▸ Exercise directions
Rewrite every record below with each "collectors" replaced by "collected by", leaving everything else unchanged.
((
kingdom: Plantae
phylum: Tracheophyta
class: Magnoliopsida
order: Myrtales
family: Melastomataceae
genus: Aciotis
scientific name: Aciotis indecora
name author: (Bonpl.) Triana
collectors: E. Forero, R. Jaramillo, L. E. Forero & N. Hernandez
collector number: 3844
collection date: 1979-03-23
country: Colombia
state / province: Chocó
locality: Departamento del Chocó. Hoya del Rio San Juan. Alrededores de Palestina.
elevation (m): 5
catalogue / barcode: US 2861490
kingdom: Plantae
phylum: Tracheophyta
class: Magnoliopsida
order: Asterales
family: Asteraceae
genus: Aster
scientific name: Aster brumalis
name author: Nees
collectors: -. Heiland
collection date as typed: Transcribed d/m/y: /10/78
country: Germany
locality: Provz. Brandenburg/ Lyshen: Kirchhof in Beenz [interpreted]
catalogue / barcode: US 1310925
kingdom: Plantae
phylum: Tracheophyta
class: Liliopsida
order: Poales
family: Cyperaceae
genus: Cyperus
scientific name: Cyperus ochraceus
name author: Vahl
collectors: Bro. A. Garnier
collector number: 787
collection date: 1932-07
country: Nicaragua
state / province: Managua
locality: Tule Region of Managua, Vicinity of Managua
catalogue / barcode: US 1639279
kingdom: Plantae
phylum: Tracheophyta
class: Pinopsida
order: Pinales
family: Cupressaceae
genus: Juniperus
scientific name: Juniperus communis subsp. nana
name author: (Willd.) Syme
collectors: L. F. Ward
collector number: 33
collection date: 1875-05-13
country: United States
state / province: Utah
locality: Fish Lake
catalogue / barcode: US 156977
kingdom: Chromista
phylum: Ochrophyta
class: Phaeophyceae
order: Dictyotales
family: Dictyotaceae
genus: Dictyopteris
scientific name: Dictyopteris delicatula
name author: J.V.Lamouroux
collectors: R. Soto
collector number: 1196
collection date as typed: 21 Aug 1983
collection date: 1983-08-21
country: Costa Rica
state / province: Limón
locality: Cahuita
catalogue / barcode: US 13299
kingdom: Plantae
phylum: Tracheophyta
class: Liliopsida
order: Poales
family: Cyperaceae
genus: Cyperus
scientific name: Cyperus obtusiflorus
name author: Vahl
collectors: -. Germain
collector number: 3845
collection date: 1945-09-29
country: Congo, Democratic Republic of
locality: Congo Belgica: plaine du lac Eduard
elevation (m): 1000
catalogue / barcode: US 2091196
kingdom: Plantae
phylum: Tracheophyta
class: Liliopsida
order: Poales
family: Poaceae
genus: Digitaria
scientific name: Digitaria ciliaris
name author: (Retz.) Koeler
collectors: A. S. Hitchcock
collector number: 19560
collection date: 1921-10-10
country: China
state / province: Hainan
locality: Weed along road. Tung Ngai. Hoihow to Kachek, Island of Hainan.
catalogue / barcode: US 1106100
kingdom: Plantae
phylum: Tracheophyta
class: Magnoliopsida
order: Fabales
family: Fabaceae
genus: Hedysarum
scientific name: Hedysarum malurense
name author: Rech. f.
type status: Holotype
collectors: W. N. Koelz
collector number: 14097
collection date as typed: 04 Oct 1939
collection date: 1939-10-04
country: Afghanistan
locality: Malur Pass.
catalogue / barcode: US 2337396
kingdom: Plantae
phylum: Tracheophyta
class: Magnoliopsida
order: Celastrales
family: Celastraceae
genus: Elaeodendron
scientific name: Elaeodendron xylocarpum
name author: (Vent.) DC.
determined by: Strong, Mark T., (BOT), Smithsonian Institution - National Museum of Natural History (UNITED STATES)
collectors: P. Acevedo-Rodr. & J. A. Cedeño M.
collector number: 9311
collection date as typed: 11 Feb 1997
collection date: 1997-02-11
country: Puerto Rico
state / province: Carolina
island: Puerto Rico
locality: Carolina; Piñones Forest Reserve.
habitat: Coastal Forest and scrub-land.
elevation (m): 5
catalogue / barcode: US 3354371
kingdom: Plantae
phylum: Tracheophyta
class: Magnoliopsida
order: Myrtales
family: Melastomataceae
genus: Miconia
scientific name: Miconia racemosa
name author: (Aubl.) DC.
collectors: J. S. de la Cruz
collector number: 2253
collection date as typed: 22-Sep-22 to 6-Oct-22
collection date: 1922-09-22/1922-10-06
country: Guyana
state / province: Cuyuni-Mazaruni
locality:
))
▸ Answer for this exercise
kingdom: Plantae
phylum: Tracheophyta
class: Magnoliopsida
order: Myrtales
family: Melastomataceae
genus: Aciotis
scientific name: Aciotis indecora
name author: (Bonpl.) Triana
collected by: E. Forero, R. Jaramillo, L. E. Forero & N. Hernandez
collector number: 3844
collection date: 1979-03-23
country: Colombia
state / province: Chocó
locality: Departamento del Chocó. Hoya del Rio San Juan. Alrededores de Palestina.
elevation (m): 5
catalogue / barcode: US 2861490
kingdom: Plantae
phylum: Tracheophyta
class: Magnoliopsida
order: Asterales
family: Asteraceae
genus: Aster
scientific name: Aster brumalis
name author: Nees
collected by: -. Heiland
collection date as typed: Transcribed d/m/y: /10/78
country: Germany
locality: Provz. Brandenburg/ Lyshen: Kirchhof in Beenz [interpreted]
catalogue / barcode: US 1310925
kingdom: Plantae
phylum: Tracheophyta
class: Liliopsida
order: Poales
family: Cyperaceae
genus: Cyperus
scientific name: Cyperus ochraceus
name author: Vahl
collected by: Bro. A. Garnier
collector number: 787
collection date: 1932-07
country: Nicaragua
state / province: Managua
locality: Tule Region of Managua, Vicinity of Managua
catalogue / barcode: US 1639279
kingdom: Plantae
phylum: Tracheophyta
class: Pinopsida
order: Pinales
family: Cupressaceae
genus: Juniperus
scientific name: Juniperus communis subsp. nana
name author: (Willd.) Syme
collected by: L. F. Ward
collector number: 33
collection date: 1875-05-13
country: United States
state / province: Utah
locality: Fish Lake
catalogue / barcode: US 156977
kingdom: Chromista
phylum: Ochrophyta
class: Phaeophyceae
order: Dictyotales
family: Dictyotaceae
genus: Dictyopteris
scientific name: Dictyopteris delicatula
name author: J.V.Lamouroux
collected by: R. Soto
collector number: 1196
collection date as typed: 21 Aug 1983
collection date: 1983-08-21
country: Costa Rica
state / province: Limón
locality: Cahuita
catalogue / barcode: US 13299
kingdom: Plantae
phylum: Tracheophyta
class: Liliopsida
order: Poales
family: Cyperaceae
genus: Cyperus
scientific name: Cyperus obtusiflorus
name author: Vahl
collected by: -. Germain
collector number: 3845
collection date: 1945-09-29
country: Congo, Democratic Republic of
locality: Congo Belgica: plaine du lac Eduard
elevation (m): 1000
catalogue / barcode: US 2091196
kingdom: Plantae
phylum: Tracheophyta
class: Liliopsida
order: Poales
family: Poaceae
genus: Digitaria
scientific name: Digitaria ciliaris
name author: (Retz.) Koeler
collected by: A. S. Hitchcock
collector number: 19560
collection date: 1921-10-10
country: China
state / province: Hainan
locality: Weed along road. Tung Ngai. Hoihow to Kachek, Island of Hainan.
catalogue / barcode: US 1106100
kingdom: Plantae
phylum: Tracheophyta
class: Magnoliopsida
order: Fabales
family: Fabaceae
genus: Hedysarum
scientific name: Hedysarum malurense
name author: Rech. f.
type status: Holotype
collected by: W. N. Koelz
collector number: 14097
collection date as typed: 04 Oct 1939
collection date: 1939-10-04
country: Afghanistan
locality: Malur Pass.
catalogue / barcode: US 2337396
kingdom: Plantae
phylum: Tracheophyta
class: Magnoliopsida
order: Celastrales
family: Celastraceae
genus: Elaeodendron
scientific name: Elaeodendron xylocarpum
name author: (Vent.) DC.
determined by: Strong, Mark T., (BOT), Smithsonian Institution - National Museum of Natural History (UNITED STATES)
collected by: P. Acevedo-Rodr. & J. A. Cedeño M.
collector number: 9311
collection date as typed: 11 Feb 1997
collection date: 1997-02-11
country: Puerto Rico
state / province: Carolina
island: Puerto Rico
locality: Carolina; Piñones Forest Reserve.
habitat: Coastal Forest and scrub-land.
elevation (m): 5
catalogue / barcode: US 3354371
kingdom: Plantae
phylum: Tracheophyta
class: Magnoliopsida
order: Myrtales
family: Melastomataceae
genus: Miconia
scientific name: Miconia racemosa
name author: (Aubl.) DC.
collected by: J. S. de la Cruz
collector number: 2253
collection date as typed: 22-Sep-22 to 6-Oct-22
collection date: 1922-09-22/1922-10-06
country: Guyana
state / province: Cuyuni-Mazaruni
locality:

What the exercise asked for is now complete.